We changed insulin treatment from insulin glargine U300 (10 U) to insulin degludec (IDeg)/insulin aspart (IAsp) (14 U) which is a soluble conformation of two distinct insulin analogues in the ratio of 70% ultra-long-acting IDeg and 30% rapid-acting IAsp [4]. We stopped ingestion of repaglinide before breakfast because of the addition of IAsp before breakfast. We also switched from repaglinide (1.0 mg before lunch and dinner) to α-glucosidase inhibitor (α-GI), voglibose (0.3 mg before lunch and dinner).

We present the result of CGM which showed the effect of switching from repaglinide to voglibose on glycemic control in Figure 1. CGM showed hypoglycemia early at morning (from 2 to 6 o’clock in the morning) (Fig. 1a, b) during the treatment using repaglinide. After the switching to voglibose, hypoglycemia early at morning was disappeared (Fig. 1c, d). In addition, maximal glucose level and amplitude of glucose excursion decreased, in spite of reduction of insulin dose (Fig. 1d).

Figure 1.
Click for large image
Figure 1. Continuous glucose monitoring showing the effect of switching from repaglinide to voglibose for the treatment for type 2 diabetes in old women.

Repaglinide is a short-acting, insulin-releasing agent, and has been suggested to lessen the risk of long-lasting hypoglycemia [5], however, which was observed in our patient. We should consider the development of severe hypoglycemia in the elderly whose drug clearance is diminished when we use glinides. Furthermore, our observation indicated that α-GI does not induce long-lasting hypoglycemia and also ameliorates glycemic control in combination with insulin as compared with glinides.

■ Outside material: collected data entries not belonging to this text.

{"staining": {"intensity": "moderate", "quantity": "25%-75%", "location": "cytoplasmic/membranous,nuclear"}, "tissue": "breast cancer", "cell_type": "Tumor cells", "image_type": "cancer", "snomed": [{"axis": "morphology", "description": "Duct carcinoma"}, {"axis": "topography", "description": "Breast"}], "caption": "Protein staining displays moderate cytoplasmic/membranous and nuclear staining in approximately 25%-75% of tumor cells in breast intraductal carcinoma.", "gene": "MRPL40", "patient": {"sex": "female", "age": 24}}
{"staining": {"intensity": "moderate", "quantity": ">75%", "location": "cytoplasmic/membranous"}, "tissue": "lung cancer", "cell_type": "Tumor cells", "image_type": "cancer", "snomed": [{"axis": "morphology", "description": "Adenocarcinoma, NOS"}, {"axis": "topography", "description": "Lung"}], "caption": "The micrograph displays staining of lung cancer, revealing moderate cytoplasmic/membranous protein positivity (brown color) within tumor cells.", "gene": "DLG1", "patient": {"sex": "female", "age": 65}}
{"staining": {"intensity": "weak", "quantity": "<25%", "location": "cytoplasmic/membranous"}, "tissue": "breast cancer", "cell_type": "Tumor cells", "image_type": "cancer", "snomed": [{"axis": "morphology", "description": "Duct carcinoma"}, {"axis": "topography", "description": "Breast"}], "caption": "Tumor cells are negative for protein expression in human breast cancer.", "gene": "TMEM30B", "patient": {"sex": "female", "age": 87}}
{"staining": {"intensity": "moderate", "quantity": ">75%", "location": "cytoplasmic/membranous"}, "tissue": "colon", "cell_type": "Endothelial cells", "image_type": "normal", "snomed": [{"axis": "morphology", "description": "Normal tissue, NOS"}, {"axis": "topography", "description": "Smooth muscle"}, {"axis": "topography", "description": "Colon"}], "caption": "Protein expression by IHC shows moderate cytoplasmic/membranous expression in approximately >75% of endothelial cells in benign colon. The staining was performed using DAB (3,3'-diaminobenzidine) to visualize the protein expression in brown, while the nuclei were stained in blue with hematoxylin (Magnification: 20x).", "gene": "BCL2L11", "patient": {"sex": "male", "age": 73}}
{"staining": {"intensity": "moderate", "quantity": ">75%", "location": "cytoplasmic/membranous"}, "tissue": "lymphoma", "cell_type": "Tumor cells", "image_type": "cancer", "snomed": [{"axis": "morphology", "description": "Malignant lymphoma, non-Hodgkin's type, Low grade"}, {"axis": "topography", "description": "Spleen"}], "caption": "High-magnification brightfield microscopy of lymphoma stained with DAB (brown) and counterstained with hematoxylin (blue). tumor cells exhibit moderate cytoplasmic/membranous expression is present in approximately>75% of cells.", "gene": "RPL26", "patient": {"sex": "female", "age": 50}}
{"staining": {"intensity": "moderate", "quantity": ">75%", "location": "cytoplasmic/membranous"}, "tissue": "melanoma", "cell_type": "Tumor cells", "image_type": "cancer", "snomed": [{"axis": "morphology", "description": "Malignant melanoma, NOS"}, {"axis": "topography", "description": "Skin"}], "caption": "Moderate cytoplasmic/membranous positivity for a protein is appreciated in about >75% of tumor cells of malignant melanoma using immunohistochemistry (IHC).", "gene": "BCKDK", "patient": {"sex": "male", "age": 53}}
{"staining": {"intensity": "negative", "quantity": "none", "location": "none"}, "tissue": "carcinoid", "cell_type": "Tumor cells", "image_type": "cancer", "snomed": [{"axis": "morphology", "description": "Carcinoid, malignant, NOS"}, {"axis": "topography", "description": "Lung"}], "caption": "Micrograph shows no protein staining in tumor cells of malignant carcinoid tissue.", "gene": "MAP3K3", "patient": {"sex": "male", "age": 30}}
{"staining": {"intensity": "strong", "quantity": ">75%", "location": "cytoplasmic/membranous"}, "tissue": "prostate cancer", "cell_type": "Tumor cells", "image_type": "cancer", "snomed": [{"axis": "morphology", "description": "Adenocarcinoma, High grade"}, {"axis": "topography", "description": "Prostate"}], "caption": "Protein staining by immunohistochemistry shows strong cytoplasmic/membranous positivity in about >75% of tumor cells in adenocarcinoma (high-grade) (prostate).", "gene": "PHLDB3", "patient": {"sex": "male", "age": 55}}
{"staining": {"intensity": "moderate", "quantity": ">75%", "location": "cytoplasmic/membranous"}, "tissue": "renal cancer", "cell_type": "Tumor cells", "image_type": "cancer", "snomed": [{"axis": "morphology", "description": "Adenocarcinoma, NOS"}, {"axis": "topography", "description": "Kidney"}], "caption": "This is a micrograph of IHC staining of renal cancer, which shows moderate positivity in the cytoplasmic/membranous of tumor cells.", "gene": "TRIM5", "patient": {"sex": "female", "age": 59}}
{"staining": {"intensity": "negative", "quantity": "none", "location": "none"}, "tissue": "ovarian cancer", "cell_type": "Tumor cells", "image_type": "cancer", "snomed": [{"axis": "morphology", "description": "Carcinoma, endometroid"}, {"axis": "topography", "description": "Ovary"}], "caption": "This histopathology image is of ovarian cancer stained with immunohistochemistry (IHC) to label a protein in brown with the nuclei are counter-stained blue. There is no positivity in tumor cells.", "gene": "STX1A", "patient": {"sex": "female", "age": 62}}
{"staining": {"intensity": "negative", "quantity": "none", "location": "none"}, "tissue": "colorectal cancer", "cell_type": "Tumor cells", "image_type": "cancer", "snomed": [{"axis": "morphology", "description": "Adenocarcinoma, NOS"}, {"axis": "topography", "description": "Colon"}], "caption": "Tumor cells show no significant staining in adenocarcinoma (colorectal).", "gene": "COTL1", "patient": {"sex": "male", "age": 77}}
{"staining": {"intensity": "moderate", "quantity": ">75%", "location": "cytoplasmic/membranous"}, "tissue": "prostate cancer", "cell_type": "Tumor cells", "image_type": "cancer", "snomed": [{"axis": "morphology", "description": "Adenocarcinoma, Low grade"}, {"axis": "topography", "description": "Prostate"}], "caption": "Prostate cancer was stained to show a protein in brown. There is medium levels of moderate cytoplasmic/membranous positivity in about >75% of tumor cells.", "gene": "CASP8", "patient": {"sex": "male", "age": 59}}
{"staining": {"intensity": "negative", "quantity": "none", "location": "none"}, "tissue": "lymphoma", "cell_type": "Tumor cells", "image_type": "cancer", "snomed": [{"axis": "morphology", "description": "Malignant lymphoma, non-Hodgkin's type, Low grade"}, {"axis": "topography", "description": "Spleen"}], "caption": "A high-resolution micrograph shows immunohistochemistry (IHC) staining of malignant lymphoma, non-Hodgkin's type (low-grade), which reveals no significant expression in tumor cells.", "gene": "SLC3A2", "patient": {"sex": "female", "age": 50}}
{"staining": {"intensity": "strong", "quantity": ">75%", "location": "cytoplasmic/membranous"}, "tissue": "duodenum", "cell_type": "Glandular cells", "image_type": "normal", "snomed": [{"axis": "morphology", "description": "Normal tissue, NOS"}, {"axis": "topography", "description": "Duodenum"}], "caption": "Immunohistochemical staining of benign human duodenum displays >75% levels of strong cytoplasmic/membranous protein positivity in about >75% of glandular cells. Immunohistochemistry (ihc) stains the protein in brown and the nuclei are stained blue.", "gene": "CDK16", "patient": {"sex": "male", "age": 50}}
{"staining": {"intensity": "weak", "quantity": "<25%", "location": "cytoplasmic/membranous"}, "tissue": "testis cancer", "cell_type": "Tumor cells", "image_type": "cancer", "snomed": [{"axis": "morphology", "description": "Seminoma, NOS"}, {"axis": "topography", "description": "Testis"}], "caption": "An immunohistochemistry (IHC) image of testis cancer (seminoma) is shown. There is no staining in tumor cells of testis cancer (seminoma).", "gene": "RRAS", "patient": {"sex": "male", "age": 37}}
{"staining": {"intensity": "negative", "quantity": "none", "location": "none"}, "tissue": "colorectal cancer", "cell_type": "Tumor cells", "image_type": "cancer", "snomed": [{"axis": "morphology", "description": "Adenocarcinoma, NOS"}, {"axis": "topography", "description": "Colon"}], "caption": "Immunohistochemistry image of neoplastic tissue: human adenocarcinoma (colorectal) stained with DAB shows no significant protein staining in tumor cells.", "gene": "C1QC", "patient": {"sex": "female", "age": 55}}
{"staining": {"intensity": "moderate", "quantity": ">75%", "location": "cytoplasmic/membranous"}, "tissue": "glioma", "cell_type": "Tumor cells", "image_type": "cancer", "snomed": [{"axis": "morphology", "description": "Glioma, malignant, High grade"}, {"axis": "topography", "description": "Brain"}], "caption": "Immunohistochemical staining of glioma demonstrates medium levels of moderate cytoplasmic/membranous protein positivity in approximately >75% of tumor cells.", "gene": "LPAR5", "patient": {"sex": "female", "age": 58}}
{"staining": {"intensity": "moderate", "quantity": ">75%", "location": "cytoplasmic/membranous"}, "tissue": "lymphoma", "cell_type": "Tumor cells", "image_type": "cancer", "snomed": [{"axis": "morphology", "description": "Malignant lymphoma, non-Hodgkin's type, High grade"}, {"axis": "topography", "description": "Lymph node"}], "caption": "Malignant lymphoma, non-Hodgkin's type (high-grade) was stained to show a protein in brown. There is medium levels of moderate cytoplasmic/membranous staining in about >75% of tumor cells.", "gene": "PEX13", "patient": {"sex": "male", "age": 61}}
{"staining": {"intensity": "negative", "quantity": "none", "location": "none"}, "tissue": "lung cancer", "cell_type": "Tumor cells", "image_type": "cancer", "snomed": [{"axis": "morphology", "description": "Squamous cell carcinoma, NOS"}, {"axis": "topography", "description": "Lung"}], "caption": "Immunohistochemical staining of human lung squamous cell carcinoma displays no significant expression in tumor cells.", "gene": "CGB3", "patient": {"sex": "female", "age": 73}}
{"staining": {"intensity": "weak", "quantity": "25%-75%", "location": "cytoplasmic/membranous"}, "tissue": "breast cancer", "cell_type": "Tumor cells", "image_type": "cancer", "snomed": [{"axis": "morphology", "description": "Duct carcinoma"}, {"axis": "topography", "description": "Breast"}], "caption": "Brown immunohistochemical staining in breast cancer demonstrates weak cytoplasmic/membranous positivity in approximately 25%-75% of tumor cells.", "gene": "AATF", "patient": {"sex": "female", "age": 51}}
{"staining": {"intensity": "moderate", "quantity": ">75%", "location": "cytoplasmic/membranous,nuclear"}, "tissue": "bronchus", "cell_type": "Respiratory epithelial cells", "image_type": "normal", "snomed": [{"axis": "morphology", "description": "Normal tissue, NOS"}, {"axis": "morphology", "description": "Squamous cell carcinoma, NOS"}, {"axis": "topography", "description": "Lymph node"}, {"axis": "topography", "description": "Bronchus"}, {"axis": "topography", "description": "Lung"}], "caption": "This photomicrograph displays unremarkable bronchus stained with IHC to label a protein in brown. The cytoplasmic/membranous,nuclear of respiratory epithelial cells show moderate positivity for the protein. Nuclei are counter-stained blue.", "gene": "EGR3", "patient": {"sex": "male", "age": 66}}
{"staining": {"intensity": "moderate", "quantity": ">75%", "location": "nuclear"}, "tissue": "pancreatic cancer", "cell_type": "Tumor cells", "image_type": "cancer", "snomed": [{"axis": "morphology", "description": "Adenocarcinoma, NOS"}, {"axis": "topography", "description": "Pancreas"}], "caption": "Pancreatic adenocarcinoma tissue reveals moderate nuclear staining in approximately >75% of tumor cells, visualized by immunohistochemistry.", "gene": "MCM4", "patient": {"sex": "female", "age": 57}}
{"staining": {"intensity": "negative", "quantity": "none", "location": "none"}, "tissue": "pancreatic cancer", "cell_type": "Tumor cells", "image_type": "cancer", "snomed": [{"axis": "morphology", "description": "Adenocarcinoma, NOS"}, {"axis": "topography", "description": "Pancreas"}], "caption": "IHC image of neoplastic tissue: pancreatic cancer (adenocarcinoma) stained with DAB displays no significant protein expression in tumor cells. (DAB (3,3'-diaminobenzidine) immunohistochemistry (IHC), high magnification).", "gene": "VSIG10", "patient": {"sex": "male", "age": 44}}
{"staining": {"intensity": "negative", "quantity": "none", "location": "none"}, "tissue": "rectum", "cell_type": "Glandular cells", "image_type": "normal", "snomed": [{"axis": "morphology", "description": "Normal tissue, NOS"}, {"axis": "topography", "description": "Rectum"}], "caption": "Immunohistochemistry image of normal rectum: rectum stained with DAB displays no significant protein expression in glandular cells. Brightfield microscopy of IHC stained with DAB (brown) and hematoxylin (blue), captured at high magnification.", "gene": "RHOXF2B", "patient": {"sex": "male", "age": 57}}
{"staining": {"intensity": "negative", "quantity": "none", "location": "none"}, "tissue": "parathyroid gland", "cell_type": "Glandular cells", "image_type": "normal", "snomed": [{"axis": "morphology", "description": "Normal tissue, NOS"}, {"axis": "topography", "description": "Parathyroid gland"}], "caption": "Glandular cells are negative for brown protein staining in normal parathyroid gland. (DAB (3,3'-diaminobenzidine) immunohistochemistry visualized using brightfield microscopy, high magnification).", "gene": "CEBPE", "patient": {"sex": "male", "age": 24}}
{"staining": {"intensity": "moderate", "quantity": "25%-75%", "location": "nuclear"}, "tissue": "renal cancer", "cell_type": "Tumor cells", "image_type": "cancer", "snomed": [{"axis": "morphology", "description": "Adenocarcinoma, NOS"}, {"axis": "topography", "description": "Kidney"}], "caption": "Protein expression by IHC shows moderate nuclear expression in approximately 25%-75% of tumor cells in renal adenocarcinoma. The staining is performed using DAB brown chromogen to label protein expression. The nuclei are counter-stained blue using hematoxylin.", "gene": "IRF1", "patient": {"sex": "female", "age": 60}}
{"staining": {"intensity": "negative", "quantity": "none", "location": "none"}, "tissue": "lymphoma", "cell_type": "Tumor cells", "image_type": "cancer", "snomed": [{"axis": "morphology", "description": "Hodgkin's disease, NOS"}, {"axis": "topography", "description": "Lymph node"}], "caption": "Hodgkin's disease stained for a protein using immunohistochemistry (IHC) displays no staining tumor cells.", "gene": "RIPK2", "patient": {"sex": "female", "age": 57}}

We think that benefits and harms about treatment for diabetes depend largely on individuals, and individual differences get larger by aging. Therefore, we strongly recommend the construction of safe and effective glycemic control in the elderly by using CGM.

Conflicts of Interest

The authors declare that they have no conflicts of interest concerning this article.


References▴Top 
  1. Zoungas S, Patel A, Chalmers J, de Galan BE, Li Q, Billot L, Woodward M, et al. Severe hypoglycemia and risks of vascular events and death. N Engl J Med. 2010;363(15):1410-1418.
    doi pubmed
  2. Meneilly GS, Tessier DM. Diabetes, Dementia and Hypoglycemia. Can J Diabetes. 2016;40(1):73-76.
    doi pubmed
  3. Lipska KJ, Krumholz H, Soones T, Lee SJ. Polypharmacy in the Aging Patient: A Review of Glycemic Control in Older Adults With Type 2 Diabetes. JAMA. 2016;315(10):1034-1045.
    doi pubmed
  4. Ma Z, Parkner T, Christiansen JS, Laursen T. IDegAsp: a novel soluble insulin analogs combination. Expert Opin Biol Ther. 2012;12(11):1533-1540.
    doi pubmed
  5. Guay DR. Repaglinide, a novel, short-acting hypoglycemic agent for type 2 diabetes mellitus. Pharmacotherapy. 1998;18(6):1195-1204.